Confession time. I still rent DVDs. I like the reliability of the closed format. Sound doesn't suddenly leave the building halfway through the performance, 'For your consideration' doesn't pop up every five minutes to break the flow, audio tends to stay reliably in-sync with the actors lips, subtitles work every time and artifacting and sudden stops aren't part of the experience. Essentially, I know where I am; my expectations of watching a film uninterrupted are met with DVD and I feel it's worth the £2.50 I pay at my local video shop where a cat wanders round your legs as you browse the racks. However, you may have noticed it's 2012. Things have changed. Sometimes films find you.
A friend of mine (we shall call him Tim) had a copy of Drive, palmed to him on a memory stick that his mate had shoplifted from the internets. Upon telling 'Tim' how much I was dying to watch it, he told me what a good copy it was and, Here you go, take it, it's yours. Long story short, I took it, watched it and was blown away by it. Ryan. Gosling. For the pleasure it cost me nothing. However I was left feeling not the 100% fulfilled I should have been. 89% to be exact. How had I lost that crucial 11%? I had a pretty good idea how. So for my sins, I came up with a solution to a problem which I imagine probably only exists in my wretched little conscience: pay back the £2.50 I would have spent at my friendly local video shop.
Here's my guide to paying it forward:
Go to Poundland and buy some of those tiny little brown wage packet envelopes. As we've already established, it's 2012. You'll be as surprised as I was that they're still making them.
Write a brief anonymous confession on the front of the envelope. Don't tell them your name. As grey as this area already is, you have after all watched a film 'illegally'.
Under the cover of dawn, take the wage packet to the video shop. I'd avoid the cover of night, it makes the whole operation a bit creepy.
Pop the happy package through their letterbox.

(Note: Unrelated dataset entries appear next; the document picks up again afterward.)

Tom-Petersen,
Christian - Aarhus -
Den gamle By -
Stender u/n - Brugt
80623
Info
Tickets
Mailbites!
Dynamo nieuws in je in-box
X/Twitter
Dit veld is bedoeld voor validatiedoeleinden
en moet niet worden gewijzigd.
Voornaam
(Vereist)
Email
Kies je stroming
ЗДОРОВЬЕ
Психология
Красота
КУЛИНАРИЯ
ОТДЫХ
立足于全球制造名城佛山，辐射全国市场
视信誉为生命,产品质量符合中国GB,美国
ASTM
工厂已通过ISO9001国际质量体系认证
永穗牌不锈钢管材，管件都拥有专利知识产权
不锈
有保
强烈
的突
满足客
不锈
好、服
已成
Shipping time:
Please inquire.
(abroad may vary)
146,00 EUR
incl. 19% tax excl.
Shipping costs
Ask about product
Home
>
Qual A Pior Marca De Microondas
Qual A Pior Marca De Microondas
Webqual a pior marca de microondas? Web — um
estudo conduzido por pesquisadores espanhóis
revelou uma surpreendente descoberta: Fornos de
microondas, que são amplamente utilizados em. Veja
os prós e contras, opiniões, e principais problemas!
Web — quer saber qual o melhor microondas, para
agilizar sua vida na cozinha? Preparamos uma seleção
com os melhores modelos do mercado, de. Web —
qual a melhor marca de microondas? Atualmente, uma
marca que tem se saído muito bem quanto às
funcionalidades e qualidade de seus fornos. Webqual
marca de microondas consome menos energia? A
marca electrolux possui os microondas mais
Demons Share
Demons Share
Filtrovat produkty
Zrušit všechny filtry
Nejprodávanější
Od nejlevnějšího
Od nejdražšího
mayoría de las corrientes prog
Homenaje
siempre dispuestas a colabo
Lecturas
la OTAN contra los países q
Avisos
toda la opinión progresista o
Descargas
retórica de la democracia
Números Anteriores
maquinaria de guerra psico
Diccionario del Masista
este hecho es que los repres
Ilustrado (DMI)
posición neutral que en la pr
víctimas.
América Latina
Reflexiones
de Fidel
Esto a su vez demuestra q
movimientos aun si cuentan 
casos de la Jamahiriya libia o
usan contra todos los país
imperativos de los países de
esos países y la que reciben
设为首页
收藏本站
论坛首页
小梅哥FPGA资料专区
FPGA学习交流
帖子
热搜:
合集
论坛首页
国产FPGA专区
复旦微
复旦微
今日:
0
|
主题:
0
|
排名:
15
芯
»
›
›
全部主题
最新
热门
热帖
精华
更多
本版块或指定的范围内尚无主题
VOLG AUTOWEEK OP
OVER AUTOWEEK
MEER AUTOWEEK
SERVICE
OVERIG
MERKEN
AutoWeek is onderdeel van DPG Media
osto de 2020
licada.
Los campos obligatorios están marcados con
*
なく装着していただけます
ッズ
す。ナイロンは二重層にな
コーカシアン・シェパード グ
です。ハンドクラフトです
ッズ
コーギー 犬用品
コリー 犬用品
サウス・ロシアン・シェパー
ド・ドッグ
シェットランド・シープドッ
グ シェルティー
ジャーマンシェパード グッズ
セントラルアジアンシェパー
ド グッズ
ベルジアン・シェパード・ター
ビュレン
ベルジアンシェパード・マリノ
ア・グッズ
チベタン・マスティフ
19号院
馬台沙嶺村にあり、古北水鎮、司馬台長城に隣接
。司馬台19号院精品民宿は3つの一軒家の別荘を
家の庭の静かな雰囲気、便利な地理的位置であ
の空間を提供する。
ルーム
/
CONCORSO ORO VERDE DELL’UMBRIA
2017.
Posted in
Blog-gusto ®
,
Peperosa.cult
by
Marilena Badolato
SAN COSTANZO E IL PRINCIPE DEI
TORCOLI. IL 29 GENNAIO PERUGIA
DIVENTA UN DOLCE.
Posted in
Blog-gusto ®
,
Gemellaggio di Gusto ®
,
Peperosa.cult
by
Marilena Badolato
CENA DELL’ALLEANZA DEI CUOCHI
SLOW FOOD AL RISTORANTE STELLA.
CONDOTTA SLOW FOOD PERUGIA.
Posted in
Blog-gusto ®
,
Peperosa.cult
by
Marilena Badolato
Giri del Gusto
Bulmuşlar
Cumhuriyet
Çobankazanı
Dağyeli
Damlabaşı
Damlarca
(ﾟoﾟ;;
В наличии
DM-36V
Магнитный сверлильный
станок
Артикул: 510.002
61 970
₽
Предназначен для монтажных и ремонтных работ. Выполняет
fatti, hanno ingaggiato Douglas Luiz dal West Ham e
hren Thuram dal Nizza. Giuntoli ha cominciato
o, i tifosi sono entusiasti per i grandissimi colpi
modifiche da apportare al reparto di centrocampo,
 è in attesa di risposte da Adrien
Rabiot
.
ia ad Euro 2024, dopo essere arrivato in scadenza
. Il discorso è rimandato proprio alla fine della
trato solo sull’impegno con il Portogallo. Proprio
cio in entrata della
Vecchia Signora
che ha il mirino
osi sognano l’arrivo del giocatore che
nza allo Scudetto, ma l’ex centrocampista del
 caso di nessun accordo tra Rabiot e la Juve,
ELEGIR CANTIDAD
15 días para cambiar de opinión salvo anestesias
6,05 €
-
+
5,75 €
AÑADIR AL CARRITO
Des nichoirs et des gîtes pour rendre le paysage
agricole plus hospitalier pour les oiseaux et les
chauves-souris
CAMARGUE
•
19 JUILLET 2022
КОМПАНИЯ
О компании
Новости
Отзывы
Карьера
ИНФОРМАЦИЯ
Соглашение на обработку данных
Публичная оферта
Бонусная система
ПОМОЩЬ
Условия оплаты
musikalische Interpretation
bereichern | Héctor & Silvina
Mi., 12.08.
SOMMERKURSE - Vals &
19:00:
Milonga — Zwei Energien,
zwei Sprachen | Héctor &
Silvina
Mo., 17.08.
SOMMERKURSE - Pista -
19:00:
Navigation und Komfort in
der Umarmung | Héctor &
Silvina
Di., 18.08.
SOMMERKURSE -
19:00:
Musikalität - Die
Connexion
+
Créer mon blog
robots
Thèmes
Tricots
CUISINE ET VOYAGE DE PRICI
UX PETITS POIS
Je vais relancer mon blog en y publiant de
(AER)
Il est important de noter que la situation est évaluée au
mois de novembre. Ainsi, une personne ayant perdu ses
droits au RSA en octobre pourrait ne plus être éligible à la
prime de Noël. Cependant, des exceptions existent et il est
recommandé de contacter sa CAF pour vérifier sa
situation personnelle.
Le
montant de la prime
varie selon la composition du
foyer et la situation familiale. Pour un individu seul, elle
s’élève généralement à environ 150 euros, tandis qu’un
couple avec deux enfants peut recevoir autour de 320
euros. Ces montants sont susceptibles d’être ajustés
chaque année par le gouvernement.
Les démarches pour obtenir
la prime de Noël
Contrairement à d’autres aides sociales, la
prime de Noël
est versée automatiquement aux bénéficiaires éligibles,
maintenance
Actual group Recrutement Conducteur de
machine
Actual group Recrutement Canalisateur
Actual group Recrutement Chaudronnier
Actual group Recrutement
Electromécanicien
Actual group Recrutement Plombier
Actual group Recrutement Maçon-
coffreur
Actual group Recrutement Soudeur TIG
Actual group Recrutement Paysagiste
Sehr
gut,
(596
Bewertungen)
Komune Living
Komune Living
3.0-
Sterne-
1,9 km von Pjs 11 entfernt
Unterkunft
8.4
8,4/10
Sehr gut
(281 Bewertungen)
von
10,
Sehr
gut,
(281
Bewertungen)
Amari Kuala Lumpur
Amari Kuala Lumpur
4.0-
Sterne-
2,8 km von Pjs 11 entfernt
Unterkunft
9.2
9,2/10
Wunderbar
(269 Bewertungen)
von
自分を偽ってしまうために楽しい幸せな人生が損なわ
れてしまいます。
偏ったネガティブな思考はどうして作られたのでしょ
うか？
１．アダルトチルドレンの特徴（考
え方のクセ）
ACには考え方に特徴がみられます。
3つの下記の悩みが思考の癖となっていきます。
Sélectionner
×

Don't run away or it could attract the unwanted attention of early risers such as paper boys/girls, milkmen/women, dog walkers, bakers and pensioners.
I realise £2.50 stuffed in a brown envelope won't prevent the diminishing returns on hard formats such as DVD and BluRay but for me at least - in my own selfish little way - I've strived to put right what once went wrong and hope that my next leap, will be the leap home. Take it away Al! [Cue Quantum Leap theme tune].